It might grow on me with time, and I shudder whenever the Clintons are the subject of portrayals, but in a nutshell I think this movie was more a Blair movie than a Clinton movie. I may change my mind after watching it again, but in the end I thought the Blairs were more colorfully written, more filled-out characters than the Clintons. I find it hard to believe that Hillary was written rather blandly since no matter what your attitude might be about her, bland is not an adjective you would choose to describe her.
Perhaps this focus on the Blairs is to be expected since the writer, Peter Morgan, has written about them before, and used the same actors, Michael Sheen and Helen McCrory, but the facts of the lives somehow do not calculate that Cherie Blair comes off a more interesting character than our former First Lady who went on to serve in the Senate and is now the most entertaining Secretary of State ever- packing public appearances into her travels, flirting her way around the world in pantsuits of every color.
I have every sympathy for Hope Davis who did her best with a character that was written rather low-key. Perhaps the most dramatic of her scenes was cut. She was glad that it was, and so am I since I have no desire to see a portrayal that is imagined, fictional, on the topic of one of the most hurtful experiences in Hillary Clinton’s life. It is not Davis’s fault that Morgan completely missed one of the most endearing qualities about Hillary Clinton, her sense of humor. None of that is in there. He keeps her deadly serious, maybe a little sarcastic and sharp, must mostly a victim painted narrowly and in beige. Hillary has a lot more steel in her than what Morgan put in this script, and a lot more fun. The way she enjoys being SOS I find it hard to believe that she would not be out for fun visiting London.

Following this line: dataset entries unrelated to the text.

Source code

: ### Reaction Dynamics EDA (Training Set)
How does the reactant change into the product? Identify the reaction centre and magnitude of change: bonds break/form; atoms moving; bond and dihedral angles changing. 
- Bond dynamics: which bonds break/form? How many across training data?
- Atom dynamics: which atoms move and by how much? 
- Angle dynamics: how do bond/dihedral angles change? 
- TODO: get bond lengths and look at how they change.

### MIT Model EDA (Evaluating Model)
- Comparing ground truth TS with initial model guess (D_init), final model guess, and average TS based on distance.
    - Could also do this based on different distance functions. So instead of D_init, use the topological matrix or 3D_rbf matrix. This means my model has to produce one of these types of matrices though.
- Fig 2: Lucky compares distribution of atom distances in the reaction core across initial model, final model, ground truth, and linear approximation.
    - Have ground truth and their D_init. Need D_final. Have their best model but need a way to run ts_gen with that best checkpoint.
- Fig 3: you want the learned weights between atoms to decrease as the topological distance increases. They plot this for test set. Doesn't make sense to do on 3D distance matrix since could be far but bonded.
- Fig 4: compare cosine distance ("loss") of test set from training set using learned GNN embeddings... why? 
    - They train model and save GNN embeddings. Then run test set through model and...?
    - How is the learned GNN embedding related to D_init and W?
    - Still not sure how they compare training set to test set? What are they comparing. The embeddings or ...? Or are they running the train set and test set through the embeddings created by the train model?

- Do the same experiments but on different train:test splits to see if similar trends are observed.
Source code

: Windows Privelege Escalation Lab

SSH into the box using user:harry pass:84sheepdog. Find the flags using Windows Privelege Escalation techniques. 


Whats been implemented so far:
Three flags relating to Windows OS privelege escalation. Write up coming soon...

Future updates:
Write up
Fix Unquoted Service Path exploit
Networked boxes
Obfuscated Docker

As for the former POTUS, I found that character rather humorless and rough around the edges. I thought Dennis Quaid was miscast. It is interesting to me that he decided to take the part because of the writing, according to Lynn Elber’s article. Perhaps the most wrongheaded turn one can take is to try to write about true events between real people when you were not in the room, or worse, when you do not really know the people. Morgan may be familiar with the Blairs, but I think he missed on the Clintons.